> _REQUIRED WORK_
Please show every line of the data below that contains the word "allocated", copying each such line in full. Case counts, so a line qualifies only if its capitalization matches.

> _SOURCE DATA_
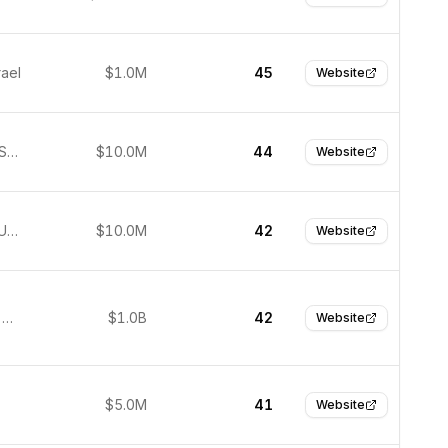
rael
$1.0M
45
Website
Lausanne, Switzerland
$10.0M
44
Website
San Jose, United States
$10.0M
42
Website
Shenzhen, China
$1.0B
42
Website
$5.0M
41
Website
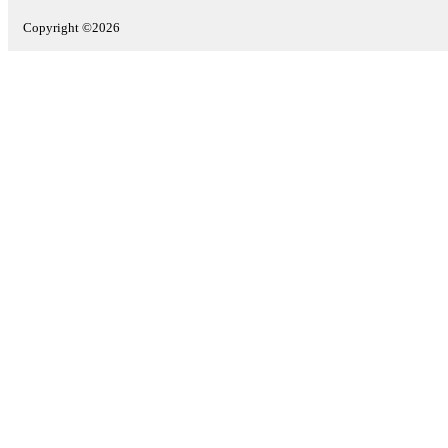
Copyright ©2026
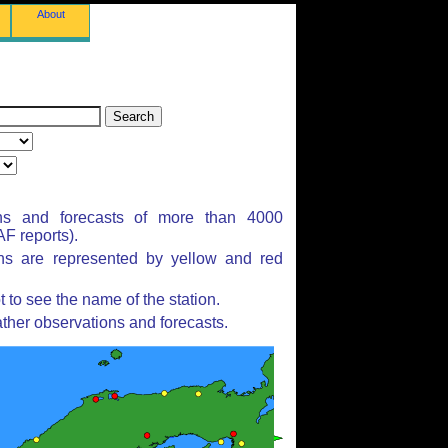
About
ns and forecasts of more than 4000
F reports).
ons are represented by yellow and red
to see the name of the station.
ther observations and forecasts.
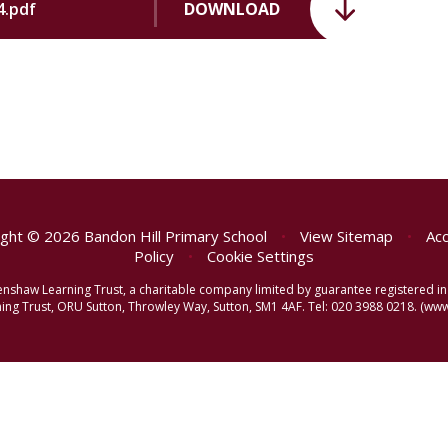
4.pdf
DOWNLOAD
ght © 2026 Bandon Hill Primary School
•
View Sitemap
•
Acc
Policy
•
Cookie Settings
reenshaw Learning Trust, a charitable company limited by guarantee registered
ng Trust, ORU Sutton, Throwley Way, Sutton, SM1 4AF. Tel:
020 3988 0218.
(www.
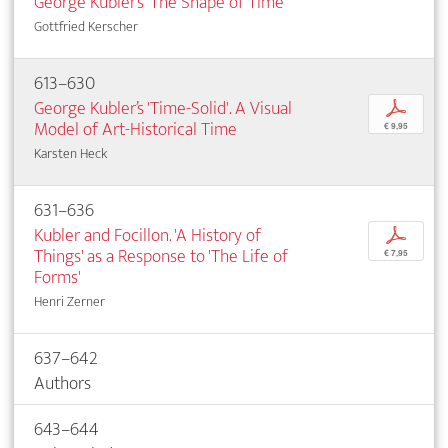
George Kubler’s 'The Shape of Time'
Gottfried Kerscher
613–630
George Kubler’s 'Time-Solid'. A Visual
p
Model of Art-Historical Time
€ 9,95
Karsten Heck
631–636
Kubler and Focillon. 'A History of
p
Things' as a Response to 'The Life of
€ 7,95
Forms'
Henri Zerner
637–642
Authors
643–644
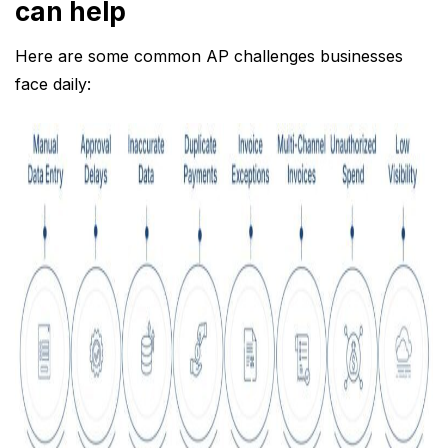
can help
Here are some common AP challenges businesses
face daily:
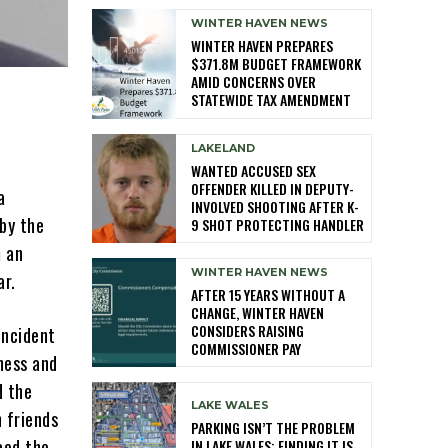
WINTER HAVEN NEWS
WINTER HAVEN PREPARES
$371.8M BUDGET FRAMEWORK
AMID CONCERNS OVER
STATEWIDE TAX AMENDMENT
LAKELAND
WANTED ACCUSED SEX
OFFENDER KILLED IN DEPUTY-
a
INVOLVED SHOOTING AFTER K-
by the
9 SHOT PROTECTING HANDLER
m an
WINTER HAVEN NEWS
ar.
AFTER 15 YEARS WITHOUT A
CHANGE, WINTER HAVEN
CONSIDERS RAISING
incident
COMMISSIONER PAY
tness and
d the
LAKE WALES
 friends
PARKING ISN’T THE PROBLEM
ced the
IN LAKE WALES: FINDING IT IS,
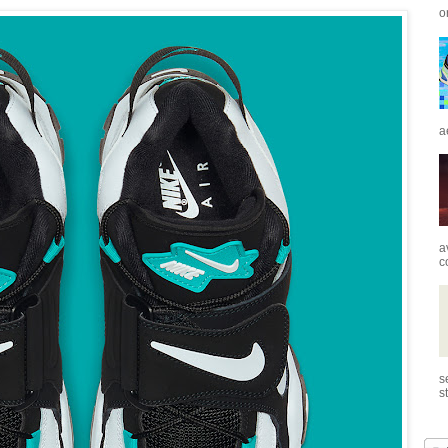
o
a
a
c
s
s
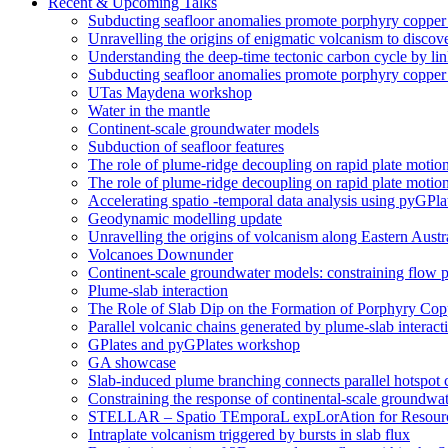
Recent & Upcoming Talks
Subducting seafloor anomalies promote porphyry coppe
Unravelling the origins of enigmatic volcanism to discover
Understanding the deep-time tectonic carbon cycle by li
Subducting seafloor anomalies promote porphyry coppe
UTas Maydena workshop
Water in the mantle
Continent-scale groundwater models
Subduction of seafloor features
The role of plume-ridge decoupling on rapid plate motio
The role of plume-ridge decoupling on rapid plate motion
Accelerating spatio -temporal data analysis using pyGPla
Geodynamic modelling update
Unravelling the origins of volcanism along Eastern Aust
Volcanoes Downunder
Continent-scale groundwater models: constraining flow p
Plume-slab interaction
The Role of Slab Dip on the Formation of Porphyry Cop
Parallel volcanic chains generated by plume-slab interacti
GPlates and pyGPlates workshop
GA showcase
Slab-induced plume branching connects parallel hotspot 
Constraining the response of continental-scale groundwat
STELLAR – Spatio TEmporaL expLorAtion for Resour
Intraplate volcanism triggered by bursts in slab flux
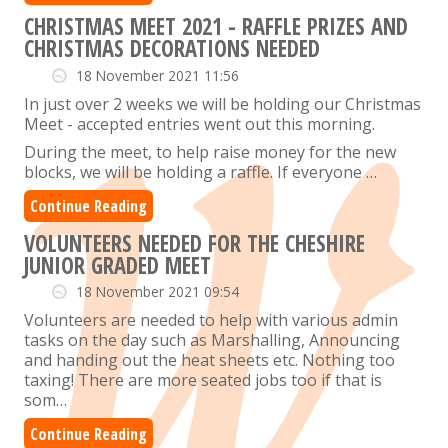
CHRISTMAS MEET 2021 - RAFFLE PRIZES AND
CHRISTMAS DECORATIONS NEEDED
18 November 2021 11:56
In just over 2 weeks we will be holding our Christmas
Meet - accepted entries went out this morning.
During the meet, to help raise money for the new
blocks, we will be holding a raffle.
If everyone …
Continue Reading
VOLUNTEERS NEEDED FOR THE CHESHIRE
JUNIOR GRADED MEET
18 November 2021 09:54
Volunteers are needed to help with various admin
tasks on the day such as Marshalling, Announcing
and handing out the heat sheets etc. Nothing too
taxing! There are more seated jobs too if that is
som…
Continue Reading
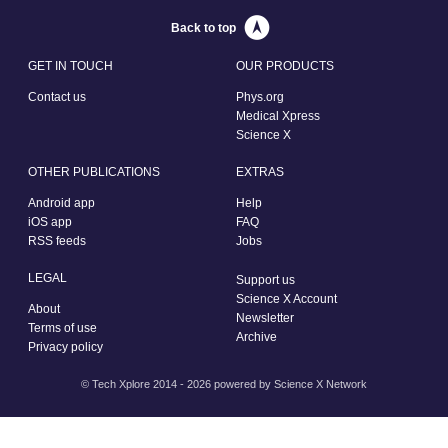
Back to top
GET IN TOUCH
OUR PRODUCTS
Contact us
Phys.org
Medical Xpress
Science X
OTHER PUBLICATIONS
EXTRAS
Android app
Help
iOS app
FAQ
RSS feeds
Jobs
LEGAL
Support us
Science X Account
About
Newsletter
Terms of use
Archive
Privacy policy
© Tech Xplore 2014 - 2026 powered by
Science X Network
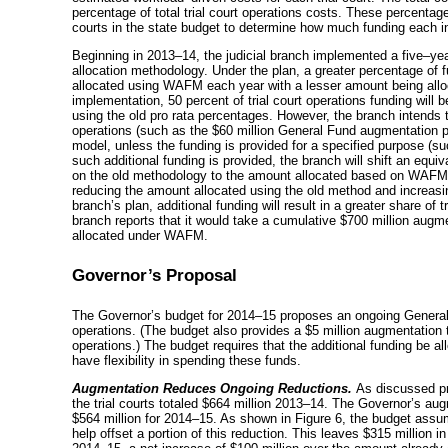
percentage of total trial court operations costs. These percentages
courts in the state budget to determine how much funding each indi
Beginning in
2013–14
, the judicial branch implemented a
five–ye
allocation methodology. Under the plan, a greater percentage of fu
allocated using WAFM each year with a lesser amount being allo
implementation, 50 percent of trial court operations funding will
using the old pro rata percentages. However, the branch intends t
operations (such as the $60 million General Fund augmentation p
model, unless the funding is provided for a specified purpose (suc
such additional funding is provided, the branch will shift an equ
on the old methodology to the amount allocated based on WAFM (
reducing the amount allocated using the old method and increas
branch’s plan, additional funding will result in a greater share of
branch reports that it would take a cumulative $700 million augment
allocated under WAFM.
Governor’s Proposal
The Governor’s budget for
2014–15
proposes an ongoing General F
operations. (The budget also provides a $5 million augmentation t
operations.) The budget requires that the additional funding be 
have flexibility in spending these funds.
Augmentation Reduces Ongoing Reductions.
As discussed pr
the trial courts totaled $664 million
2013–14
. The Governor’s aug
$564 million for
2014–15
. As shown in Figure 6, the budget assum
help offset a portion of this reduction. This leaves $315 million in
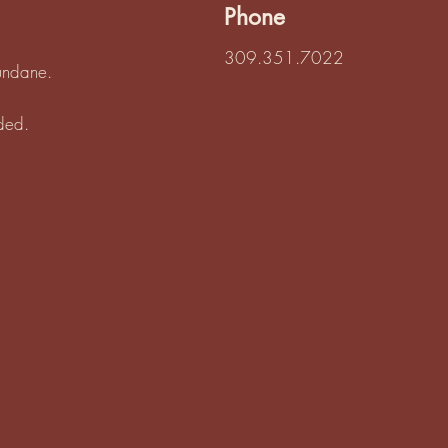
Phone
309.351.7022
mundane.
eded.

> _RESULT OF THE EXERCISE_
allocated using WAFM each year with a lesser amount being allo
on the old methodology to the amount allocated based on WAFM (
reducing the amount allocated using the old method and increas
allocated under WAFM.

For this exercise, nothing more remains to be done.